### Problem requirements
Everything in the listing must be repeated exactly, apart from the images.

● ● ● ●

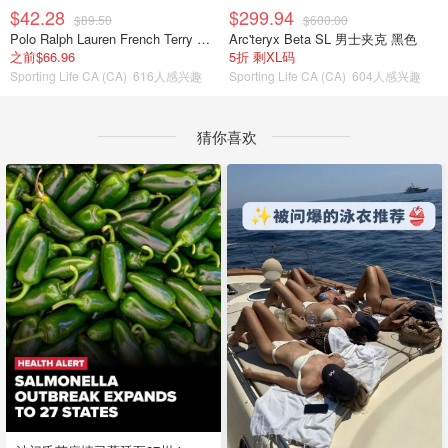
$42.28
$299.94
$89.50
$600.00
Polo Ralph Lauren French Terry 女童连帽卫衣 7-16码
Arc'teryx Beta SL 男士夹克 黑色
之前$66.96
5折 剩XL码
Sporting Life CA (CA)
616人感兴趣
Sporting Life CA (CA)
604人感兴趣
猜你喜欢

● ● ● ●

### Exercise output
$42.28
$299.94
$89.50
$600.00
Polo Ralph Lauren French Terry 女童连帽卫衣 7-16码
Arc'teryx Beta SL 男士夹克 黑色
之前$66.96
5折 剩XL码
Sporting Life CA (CA)
616人感兴趣
Sporting Life CA (CA)
604人感兴趣
猜你喜欢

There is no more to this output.